Title:Enhanced Antibacterial Activity of Doxycycline and Rifampicin Combination
Loaded in Nanoparticles against Intracellular Brucella abortus
Volume: 19
Issue: 1
Author(s): Shilpa Dawre*, Padma V. Devarajan and Abdul Samad
Affiliation:
- Department of Pharmaceutics, School of Pharmacy & Technology Management, SVKM, NMIMS, Maharashtra
425405, India
Keywords:
Doxycycline-rifampicin combination therapy, nanoparticles, macrophages, Brucella abortus, brucellosis, scanning electron microscopy (SEM).
Abstract:
Introduction: Brucellosis is a zoonotic disease that is prevalent in livestock animals.
The bacteria reside inside the macrophage cells of the host. The WHO has endorseda combination
treatment therapy for brucellosis against the conventional monotherapy to avoid relapse and resistance.

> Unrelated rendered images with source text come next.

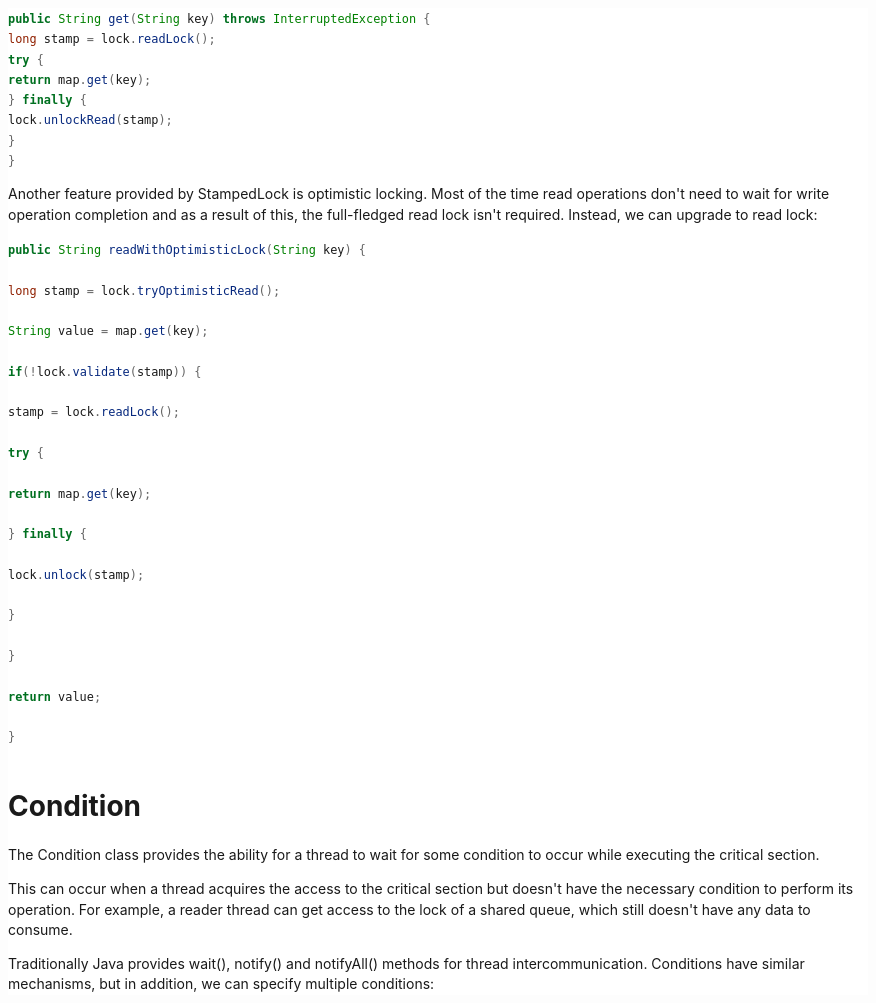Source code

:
 ```Java
public String get(String key) throws InterruptedException {
long stamp = lock.readLock();
try {
return map.get(key);
} finally {
lock.unlockRead(stamp);
}
}
```
Another feature provided by StampedLock is optimistic locking. Most of the time read operations don't need to wait for write operation completion and as a result of this, the full-fledged read lock isn't required.
Instead, we can upgrade to read lock:
```Java
public String readWithOptimisticLock(String key) {

long stamp = lock.tryOptimisticRead();

String value = map.get(key);

if(!lock.validate(stamp)) {

stamp = lock.readLock();

try {

return map.get(key);

} finally {

lock.unlock(stamp);

}

}

return value;

}
```
# Condition
The Condition class provides the ability for a thread to wait for some condition to occur while executing the critical section.

This can occur when a thread acquires the access to the critical section but doesn't have the necessary condition to perform its operation. For example, a reader thread can get access to the lock of a shared queue, which still doesn't have any data to consume.

Traditionally Java provides wait(), notify() and notifyAll() methods for thread intercommunication. Conditions have similar mechanisms, but in addition, we can specify multiple conditions:
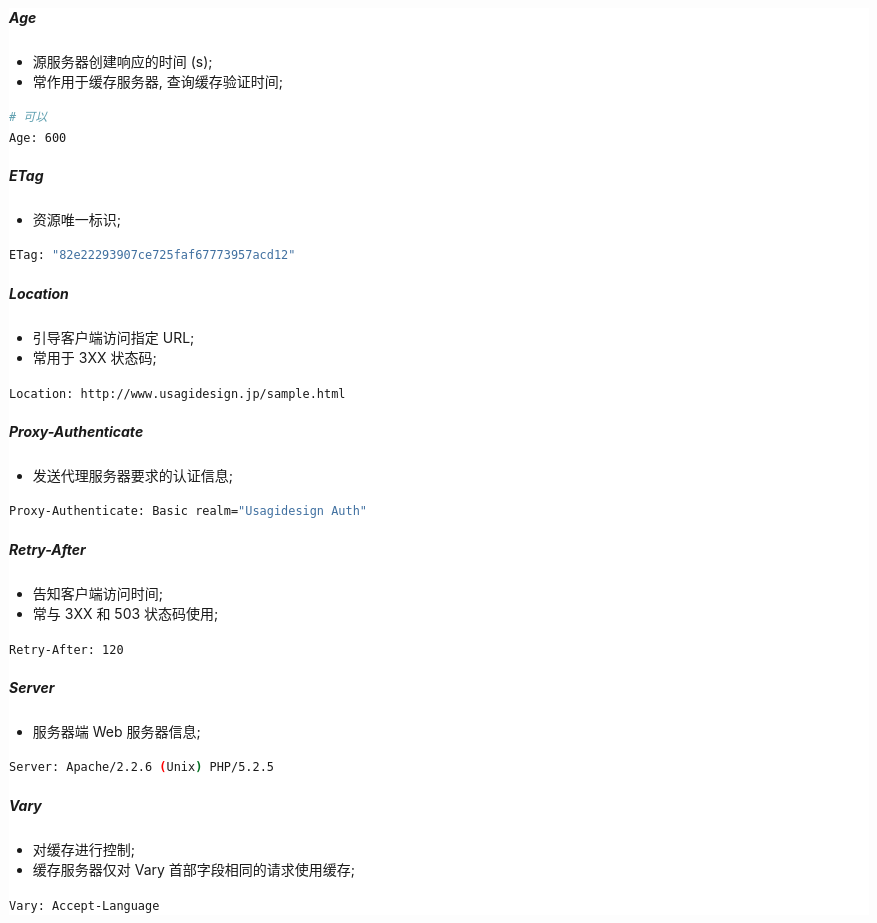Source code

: ##### Age

- 源服务器创建响应的时间 (s);
- 常作用于缓存服务器, 查询缓存验证时间;

```bash
# 可以
Age: 600
```

##### ETag

- 资源唯一标识;

```bash
ETag: "82e22293907ce725faf67773957acd12"
```

##### Location

- 引导客户端访问指定 URL;
- 常用于 3XX 状态码;

```bash
Location: http://www.usagidesign.jp/sample.html
```

##### Proxy-Authenticate

- 发送代理服务器要求的认证信息;

```bash
Proxy-Authenticate: Basic realm="Usagidesign Auth"
```

##### Retry-After

- 告知客户端访问时间;
- 常与 3XX 和 503 状态码使用;

```bash
Retry-After: 120
```

##### Server

- 服务器端 Web 服务器信息;

```bash
Server: Apache/2.2.6 (Unix) PHP/5.2.5
```

##### Vary

- 对缓存进行控制;
- 缓存服务器仅对 Vary 首部字段相同的请求使用缓存;

```bash
Vary: Accept-Language
```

Therefore, we developed nanoparticles incorporating doxycycline and rifampicin in combination.
Aim: The aim of the study is to develop polymeric nanoparticles incorporating doxycycline as well
as rifampicin and investigate the antibacterial activity of nanoparticles in U937 human macrophage
cells infected with B. abortus.
Methods: Polymeric nanoparticles were developed by the emulsion-solvent diffusion method, and
characterization was performed.
Results: The nanoparticles with high entrapment efficiency of both the drugs were developed successfully.
Scanning electron microscopy revealed a spherical morphology with a size ranging
~450nm, which can be easily engulfed by the macrophages. Zeta potential confirmed the colloidal
stability. Differential scanning calorimetry and X-ray diffraction suggested amorphization of doxycycline
and rifampicin in nanoparticles. Fourier transfer infrared spectroscopy could not confirm
the interaction of drugs with AOT. In vitro haemolysis study confirmed the safety of nanoparticles
(<10%) for IV administration. Further, nanoparticles revealed the sustained release of both drugs,
which followed diffusion kinetics. Nanoparticles were found stable for 6 months as per WHO
guidelines. The internalization study revealed nanoparticles could be easily uptaken by U-937 human
macrophage cells. The efficacy study demonstrated significantly high antibacterial activity of
nanoparticles as compared to free drug solution in U937 human macrophages cells infected with
Brucella abortus.
Conclusion: It can be concluded that the developed nanoparticles entrapping doxycycline and rifampicin
combination can be considered as a promising delivery system for enhancing the antibacterial
activity against Brucella abortus.